Gue dulu punya tetangga anaknya yang masih TK sudah dipaksa menguasai tiga bahasa: Cina, Inggris, dan Indonesia. Ini modal penting buat masa depannya kelak, katanya.
Bahasa Cina langsung praktek sama bapak ibunya. Bahasa Inggris di sekolahnya. Dan bahasa Indonesia, biar sama pembantunya.
Hasilnya, sebagai anak kecil yang ngomong aja masih belepotan, jadi makin kagak jelas. Terutama dalam berkomunikasi dengan teman-teman sebayanya.
Iseng-iseng gue tanyalah ke dosen gue, pengajar Pengkajian Kesusastraan Anak, yang ternyata juga paham psikologi anak.
Pertanyaan gue, “Kapan sih sebaiknya kita memperkenalkan bahasa Inggris ke anak?”
Soalnya, maklum deh, gue sendiri belajarnya telat. Sampai SMA cuma paham membaca alias Inggris pasif. Conversation? Sampai diterima kerja cuma modal nekad.
Guru gue lantas bilang begini. “Sebagai penutur asli bahasa Indonesia, sebaiknya sejak kecil biasakan mengajak anak berbahasa ibu yang baik. Bacakan cerita anak-anak berbahasa Indonesia yang baik dan benar. Begitu sudah pandai membaca, ajarkan kebiasaan mengungkapkan pikirannya dengan menulis, walau cuma sebaris. Setelah bahasa Indonesia baca dan tulisnya beres, nah silakan mau dikursusin bahasa Inggris. Masalahnya, kalo seorang anak belum menguasai suatu konsep dalam sebuah bahasa dan ia sudah diberikan bahasa lain, akan terjadi kebingungan dalam dirinya.”

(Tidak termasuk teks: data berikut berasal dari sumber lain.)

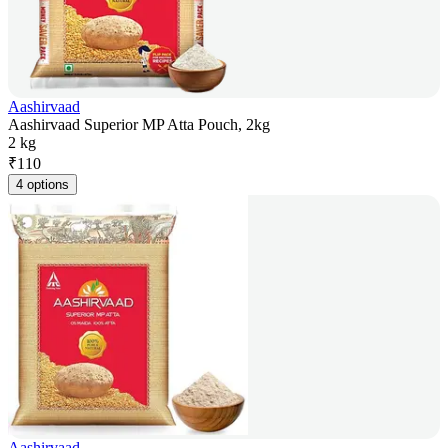
Aashirvaad
Aashirvaad Superior MP Atta Pouch, 2kg
2 kg
₹
110
4 options
Aashirvaad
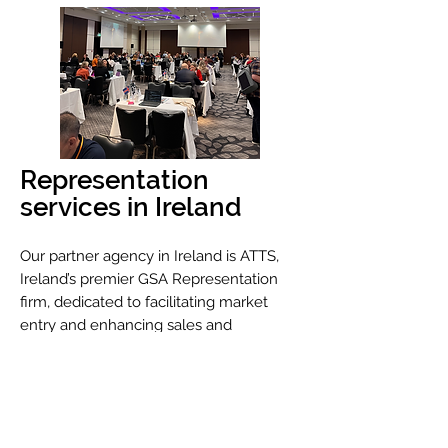
Representation
services in Ireland
Our partner agency in Ireland is ATTS,
Ireland’s premier GSA Representation
firm, dedicated to facilitating market
entry and enhancing sales and
marketing efforts for global travel
industry partners. Together, we are able
to offer a cost-effective solutions
tailored for today's economic landscape
and a proven high return on investment.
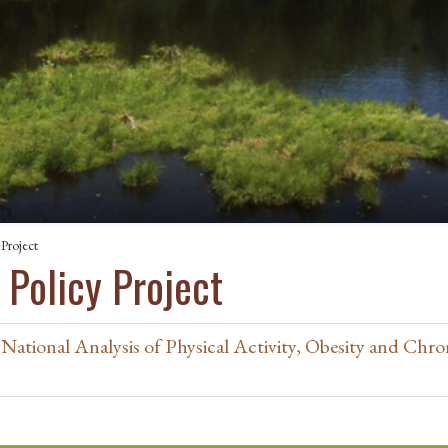
 Project
 Policy Project
National Analysis of Physical Activity, Obesity and Chro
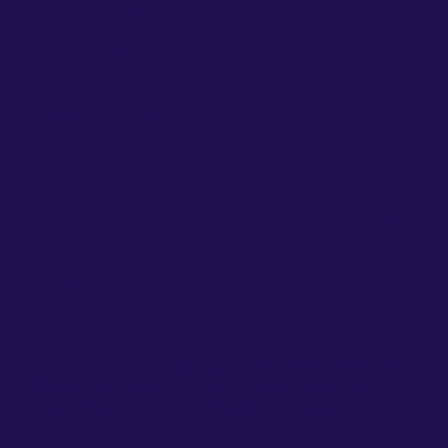
Job duties include additional responsibilities as assigned
by one's supervisor or other managers related to the
position/department. This job description is meant to
describe the general nature and level of work being
performed; it is not intended to be construed as an
exhaustive list of all responsibilities, duties and other
skills required for the position. The Company reserves the
right at any time with or without notice to alter or
change job responsibilities, reassign or transfer job
position or assign additional job responsibilities, subject
to applicable law. The Company shall provide reasonable
accommodations of known disabilities to enable a
qualified applicant or employee to apply for employment,
perform the essential functions of the job, or enjoy the
benefits and privileges of employment as required by the
law.
If you are an extraordinary professional who thrives in a
collaborative work culture and values a rewarding
career, then we want to work with you! Apply today!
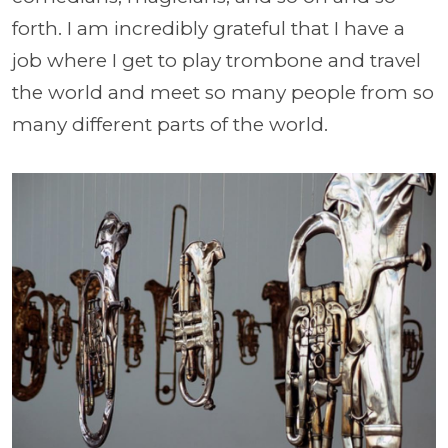
forth. I am incredibly grateful that I have a
job where I get to play trombone and travel
the world and meet so many people from so
many different parts of the world.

Dan nasehat itu di kemudian hari gue praktekin ke anak gue. Setelah bahasa ucap dan tulis bagus, kelas 4 SD baru gue masukin kursus bahasa Inggris. Selebihnya hepi-hepi belajar bahasa Inggris sambil bermain. Apakah itu lewat nonton film anak-anak. Biasanya gue beliin film-film Disney. Atau bermain videogame, yang tentu saja adanya cuma yang berbahasa Inggris.
And ndilalah, saat novel Harry Potter booming, dia tahu-tahu minta dibeliin yang edisi bahasa Inggris. Masuk SMA (Binus International School) dia sudah bisa buat karangan pendek dengan baik dalam dua bahasa. Gue sih enggak ada apa-apanya selain terkagu-kagum sama anak sendiri. Bisa ngalahin bapaknya.
Begitu kuliah dia bisa melalap buku-buku kedokteran yang sebagian besar berbahasa Inggris, tanpa keluhan. Dan selesai tepat waktu.
Kemarin gue sempat baca screenshot surat berbahasa Inggris seorang anak (berusia 11 tahun) kepada presiden yang menghebohkan itu. Isinya luar biasa. Ternyata anak itu sudah mampu menuangkan pikirannya tentang sebuah masalah besar saat ini dengan pilihan kata bahasa Inggris yang jauh melampaui usianya.
Salut dan iri banget gue sama bapak ibunya, yang bisa mencetak anak hebat sedini itu. Dan tentu saja gue lebih salut lagi sama guru bahasa Inggrisnya. Luar biasa metode mengajarnya, sehingga si anak paham apa itu lockdown. Keren.
Cuma kalo inget lagu Sore Tugu Pancoran, Iwan Fals, kok gue mendadak kasihan juga. Reffrainnya begini,
Anak sekecil itu berkelahi dengan waktu / Demi satu impian yang kerap ganggu tidurmu / Anak sekecil itu tak sempat nikmati waktu / Dipaksa pecahkan karang lemah jarimu terkepal
Sedih nih lagu.
Nah cuma gue gak tahu gimana nasib anak mantan tetangga gue itu sekarang. Soalnya selesai TK, ibunya pamit pindah ke kawasan perumahan baru (yang gue tahu rumahnya besar-besar).
Yah, moga-moga aja tuh anak sekarang lagi kuliah di luar negeri. Asal jangan lulus dari sana, pulang ke Indonesia, jadi pemimpin, dikagumi bahasa Inggrisnya, tapi gak bisa kerja. Bisanya cuma ngabisin anggaran doang. Ada lho!